同様に、UCB(Upper Confidence Bound)やThompson samplingとオリジナル(運用者による運用の再現したアルゴリズム)のクラスも実装し比較しました。

アルゴリズムを追加して配信量に応じた獲得CVの比較

UCB以外はだんごですね。

新規自動調整アルゴリズム

今回は、比較的実装が容易なε-greedyを採用しました。シミュレーション上でもわずかに上昇を続けており、実際の広告配信ではインプレッションがさらに多くなることを加味すると十分にポテンシャルがあると判断しました。
シミュレーションで一番よかったUCBは、配信システムの都合上実装が難しくなりそうだったため採用を見送りました。 また、広告グループ内の広告クリエイティブは定期的に入れ替えられていることから、温度パラメータがある方策は扱わないことにしました。

広告配信量最適化でやりたいことは、CVにつながらない広告クリエイティブの配信量を下げてCVされやすい広告クリエイティブの配信量を上げることです。 運用者と協議した結果、新規自動調整アルゴリズムは以下のようになりました。

  1. クリックを1、CVは広告グループ内のクリエイティブの平均クリック数2日分くらいとして各広告クリエイティブの報酬を計算する
  2. コンバージョン率(CVR)が広告グループの平均を下回る広告クリエイティブの報酬を半額にする
  3. 報酬の多いN個の広告クリエイティブを活用グループとする
  4. 探索率εで広告グループ全体からランダムに広告クリエイティブを配信
  5. 活用率1-εで活用グループの広告クリエイティブからランダムに選んで配信

1によって、序盤はクリック率(CTR)の高い広告クリエイティブを優先して配信、時間が経つにつれてCVされやすい広告クリエイティブの報酬が高くなるのが狙いです。
2は、クリックばかりされてCVにつながらない広告クリエイティブの評価を下げて配信されにくくする狙いがあります。
3以降について、本広告配信システムではフリークエンシーが高めのため、報酬順に配信比率を割り振るのではなく、上位複数の広告クリエイティブでまとめて配信を分け合うことで各広告クリエイティブのフリークエンシーを下げて枯れにくくしようとしています。
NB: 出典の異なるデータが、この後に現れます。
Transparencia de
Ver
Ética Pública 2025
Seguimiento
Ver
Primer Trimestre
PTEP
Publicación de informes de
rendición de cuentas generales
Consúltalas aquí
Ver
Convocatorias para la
このような自動調整アルゴリズムを実装し、半年ほど運用を行いました。

まとめ

運用当初からパラメータの微調整は行ないながらも安定して運用できています。 配信量の調整において運用者の手動介入も減り、運用者の負担の軽減を行えました。
これからは、運用者の負担軽減だけでなく、CVをより多く獲得できるようにアルゴリズムを改良していけたらと思います。

以上、広告運用改善に向き合うエンジニアの取り組みでした。